Not be deterred the Germans resumed their attack at 03:00 with Self Propelled Artillery, Anti-Aircraft guns and Mortars in an attempt to displace the Airborne. The British Defenders were forced back but formed a new defence line through which the 192ndcouldn’t breach.
German patrol boats were next to attempt to break the deadlock, moving down the canal from Caen and using their 20mm Cannons. Number two Platoon’s PIAT team shot and hit the lead boat’s wheel house causing it to crash, the second boat disengaged and retreated.
Clearly showing their desperation a single Luftwaffe Fighter-Bomber attempted to destroy the bridge having avoided the Allied Air Patrols. It dropped a single bomb which hit the Canal Bridge but failed to explode.
The 192nd Panzer Grenadiers continued to attack and harass the British defenders, and brought them to within breaking point. However the stubborn defenders continued to thwart them, destroying 13 of 17 German tanks and blocking the road with one wrecked vehicle; destroyed by a single Gammon bomb!
By now it was midday, Hitler was awake and 21st Panzer Division was finally given orders to move on the beaches. Unfortunately for them, the RAF and the 2nd Tactical Air Force were waiting for them and caused heavy losses in their advance towards the beaches. Elements did manage to engage British paratroopers at Ranville, before withdrawing.

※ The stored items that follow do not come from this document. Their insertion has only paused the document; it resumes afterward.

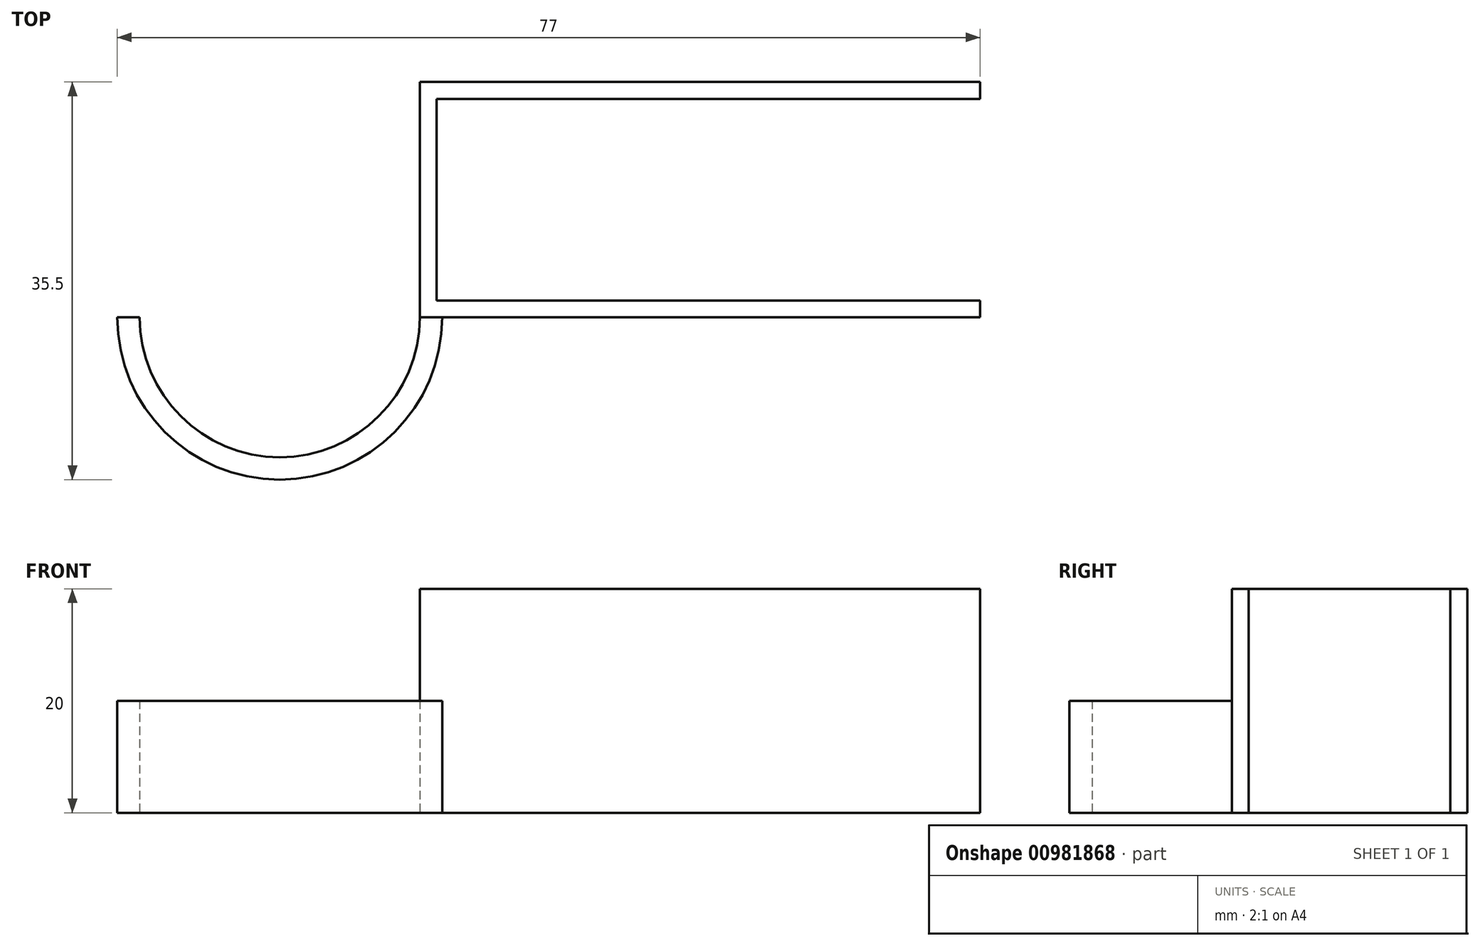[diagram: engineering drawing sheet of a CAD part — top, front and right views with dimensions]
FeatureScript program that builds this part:
annotation { "Feature Type Name" : "Feature", "Feature Type Description" : "" }
export const myFeature = defineFeature(function(context is Context, id is Id, definition is map)
    precondition{}
    {
        {
            var Q0;
            Q0=qCreatedBy(makeId("Top.planeOp"),FACE);
            var sketch = newSketch(context, id + "F0", { "sketchPlane" : qUnion([Q0])});
            skLineSegment(sketch, "E0.MirrorCS", {"start": v(-75, 0) * mm, "end": v(-77, 0) * mm});
            skLineSegment(sketch, "E1.MirrorCS", {"start": v(0, 21) * mm, "end": v(-50, 21) * mm});
            skLineSegment(sketch, "E2.MirrorCS", {"start": v(0, 19.5) * mm, "end": v(-48.5, 19.5) * mm});
            skLineSegment(sketch, "E3.MirrorCS", {"start": v(0, 0) * mm, "end": v(-50, 0) * mm});
            skLineSegment(sketch, "E4.MirrorCS", {"start": v(0, 1.5) * mm, "end": v(-48.5, 1.5) * mm});
            skArc(sketch, "E5.MirrorCS", {"start": v(-48, 0) * mm, "mid": v(-62.5, -14.5) * mm, "end": v(-77, 0) * mm});
            skLineSegment(sketch, "E6.MirrorCS", {"start": v(-48.5, 19.5) * mm, "end": v(-48.5, 1.5) * mm});
            skLineSegment(sketch, "E7.MirrorCS", {"start": v(-50, 0) * mm, "end": v(-50, 21) * mm});
            skArc(sketch, "E8.MirrorCS", {"start": v(-50, 0) * mm, "mid": v(-62.5, -12.5) * mm, "end": v(-75, 0) * mm});
            skLineSegment(sketch, "E9", {"start": v(0, 21) * mm, "end": v(0, 19.5) * mm});
            skLineSegment(sketch, "E10", {"start": v(0, 1.5) * mm, "end": v(0, 0) * mm});
            skSolve(sketch);
        }
        {
            var Q0;
            Q0=makeQuery(id+"F0.imprint","IMPRINT",FACE,{"disambiguationData":[TD([[makeQuery(id+"F0.imprint","IMPRINT",EDGE,{"derivedFrom":sQuery(id+"F0.wireOp",EDGE,"7u7ED2pA-vjBk-xvnc-XakZ-ugQEH75jc4Gw.top")}),-1.0]])]});
            var Q1;
            Q1=makeQuery(id+"F0.imprint","IMPRINT",FACE,{"disambiguationData":[TD([[makeQuery(id+"F0.imprint","IMPRINT",EDGE,{"derivedFrom":sQuery(id+"F0.wireOp",EDGE,"E1.MirrorCS")}),1.0]])]});
            extrude(context, id + "F1", {"entities" : qUnion([Q0, Q1]), "depth" : 20 * mm, "offsetDistance" : 25 * mm});
        }
        {
            var Q0;
            {var subQ0=sQuery(id+"F0.wireOp",EDGE,"ney9TRkq-mhuU-rV66-3d2e-6UzBLdOWi4nr");Q0=makeQuery(id+"F0.imprint","IMPRINT",FACE,{"disambiguationData":[TD([[makeQuery(id+"F0.imprint","IMPRINT",EDGE,{"derivedFrom":subQ0}),-1.0]])]});}
            var Q1;
            Q1=makeQuery(id+"F0.imprint","IMPRINT",FACE,{"disambiguationData":[TD([[makeQuery(id+"F0.imprint","IMPRINT",EDGE,{"derivedFrom":sQuery(id+"F0.wireOp",EDGE,"E0.MirrorCS")}),1.0]])]});
            extrude(context, id + "F2", {"entities" : qUnion([Q0, Q1]), "operationType" : NewBodyOperationType.ADD, "depth" : 10 * mm, "offsetDistance" : 25 * mm});
        }
    });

At 13:30, it was practically all over, 1st Commando Brigade arrived to provide relief, and they were followed in the evening by 2nd Battalion of the Royal Warwickshire Regiment.
Major Howard was awarded the Distinguished Service Order presented by Field Marshall Montgomery himself. Lieutenants Smith and Sweeney each received the Military Cross, Sergeant Thornton and Lance Corporal Stacey each received the Military Medal. Lieutenant Botheridge was posthumously mentioned in dispatches. Finally, Air Chief Marshal Trafford Leigh-Mallory praised the pilots involved saying the operation included some of the most outstanding flying achievements of the war. 8 Glider Pilots were awarded the Distinguished Flying Medal.
It’s amazing to note that losses were extremely light, certainly when compared with other Airborne Operations like those the Germans embarked on at Crete, or the British Airborne’s experience during Operation Market Garden. Of the 181 Men involved in Operation Deadstick, only two were killed, Lieutenant Botheridge who succumbed to his wounds and Lance Corporal Fred Greenhalgh who drowned after being thrown from Number 2 Glider.
The Caen Canal Bridge was renamed 'Pegasus Bridge' in reference to the Pegasus emblem worn by the 6th Airborne Division in memory of this action. The River Orne Bridge was renamed 'Horsa Bridge' after the gliders that carried the men who landed here.